- _Stated problem_
For each of the following statements about the page on random number engines, answer yes or no according to whether it agrees with the page, and quote the deciding words of the page exactly. 1. Knuth's book mentions the increment 1442695040888963407. 2. On many systems, the values returned by std::time(NULL) have a one-second resolution. 3. MinGW distributions of GCC before version 9.2 were buggy.

## BEGIN Page

Source code for tbx::knuth_lcg, however, is quite short. Due to its period of 2^64, and its well-chosen parameters, tbx::knuth.lcg is superior to MINSTD.
#pragma once
// tbx.random.knuth_lcg.h
#include <cstdint>
#include <random>
namespace tbx
{
// Donald E. Knuth
// The Art of Computer Programming, Volume 2
// Second Edition, 1981
//
// Section 3.3.4 Table 1
// Page 102: Table 1 lists LCG constants for a variety of generators.
// Page 105: "Line 30 (whose excellent multiplier 6364136223846793005
// is too big to fit in the column) is due to C.E. Haynes."
//
// Knuth's book gives no mention of the increment 1442695040888963407.
//
// Melissa E. O'Neill describes this as "Knuth's preferred 64-bit LCG."
// https://www.pcg-random.org/posts/cpp-seeding-surprises.html
using knuth_lcg = std::linear_congruential_engine
< std::uint64_t // result_type
, 6'364'136'223'846'793'005ull // a = multiplier
, 1'442'695'040'888'963'407ull // c = increment
, 0ull // m = modulus (true modulus is 2^64)
>;
}
// end file: tbx.random.knuth_lcg.h
2. How bad is std::time(NULL)?
On many systems, the time values returned by std::time(NULL) have a one-second resolution. When a fast-running program makes several calls to srand(time(NULL)), there is a significant chance that all of them will use the same seed!
If the time values used as seeds are not identical, they may be very similar, perhaps separated by only a few seconds. In that case, if the PRNG does not condition the seed in some way, to further randomize it, then the initial outputs from the PRNG could be similar. Cycling the generator a "small" number of times can lessen the effect of such a seeding.
Is the seed the problem? To find out, each random number engine was tested with two seeding methods. Tests were run at one-second intervals.
std::srand(std::time(NULL))std::srand(std::random_device{}());
std::random_device is part of the <random> header. It generates 32-bit unsigned values that are intended to be used as seeds. Depending on the compiler, the values it generates can be truly random values, generated in hardware, or high-quality, pseudorandom values, often generated by a cryptographically secure pseudorandom number generator (CSPRNG).
Note: std::random_device comes with its own set of issues. In particular, MinGW distributions of GCC, prior to version 9.2, were buggy. Here is the report. Those versions used std::mt19937 with a fixed seed, and std::random_device generated the same sequence, every time.
3. Are there problems with the random number distribution?
Many of the commenters from 2010 did not recognize that function randvec implements a rejection sampling algorithm, to generate uniformly distributed random values. A surprising number of them recommend ditching the loops that it uses, in favor of the biased values produced by:
inline int biased_rand(int const a, int const b) {
// Genenerate a random value on the closed interval [a, b].

## END Page
## BEGIN Data segment

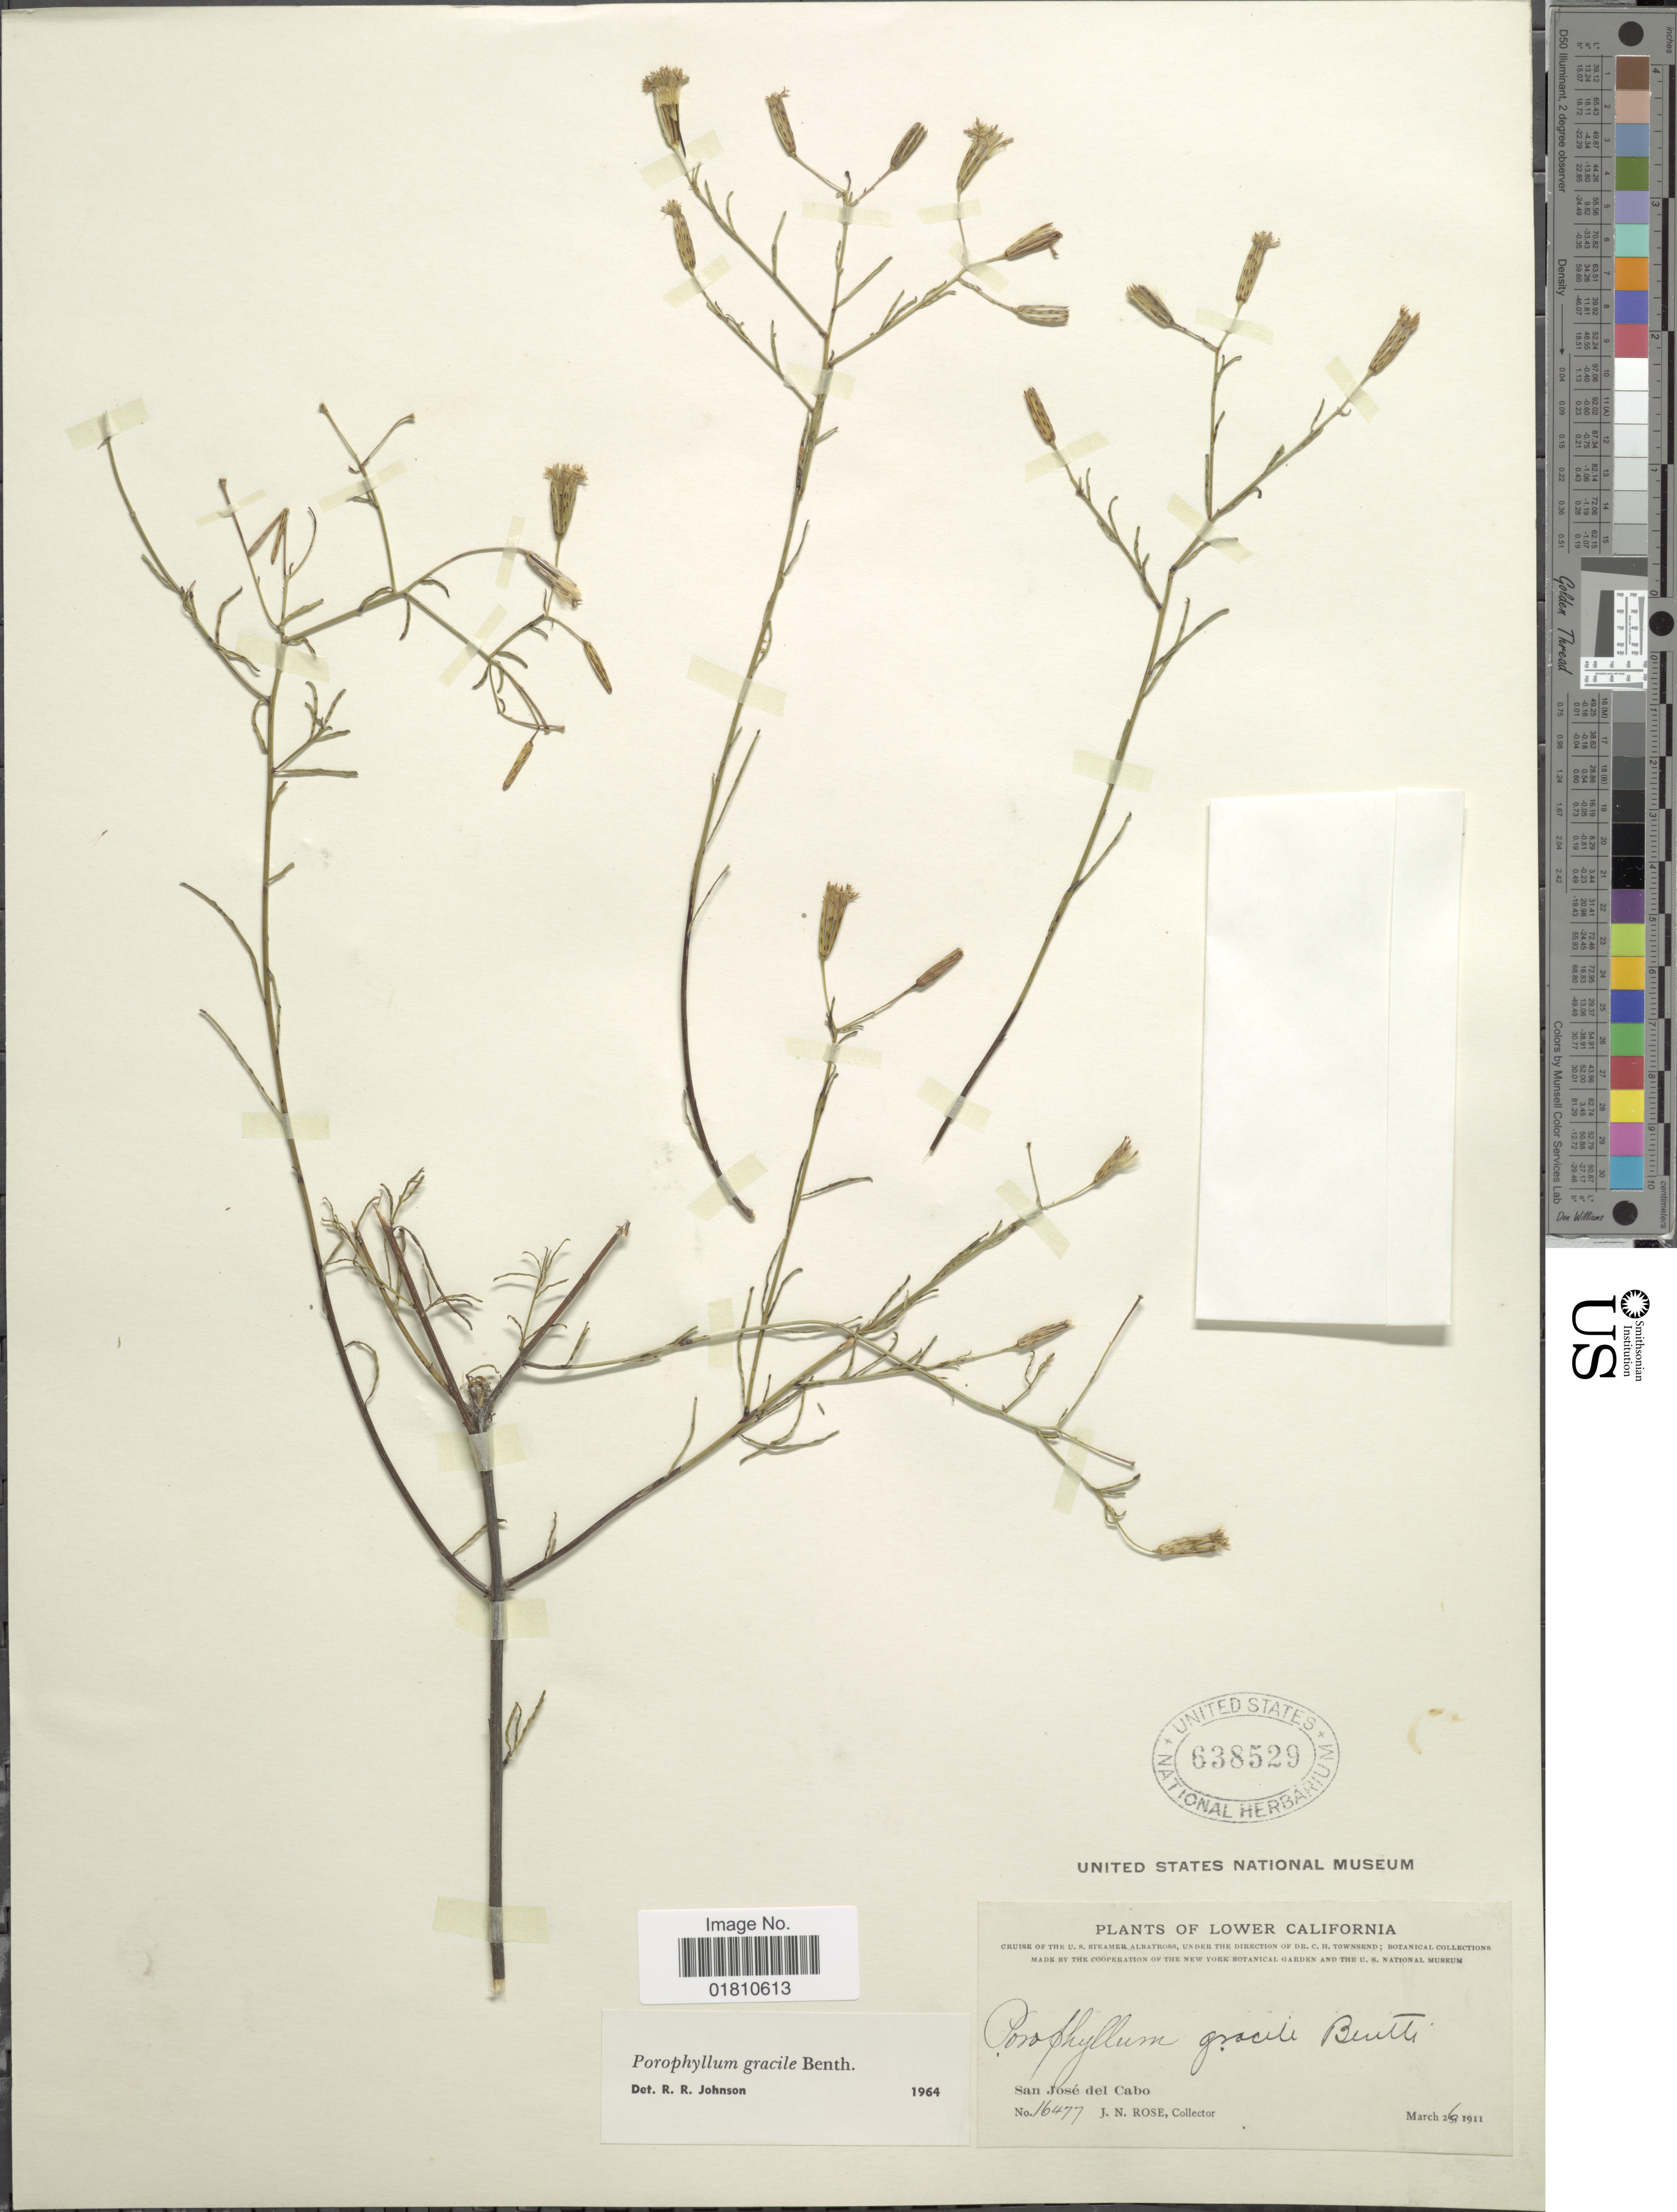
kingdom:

## END Data segment

- _Task output_
1. No: "Knuth's book gives no mention of the increment 1442695040888963407."
2. Yes: "On many systems, the time values returned by std::time(NULL) have a one-second resolution."
3. Yes: "In particular, MinGW distributions of GCC, prior to version 9.2, were buggy."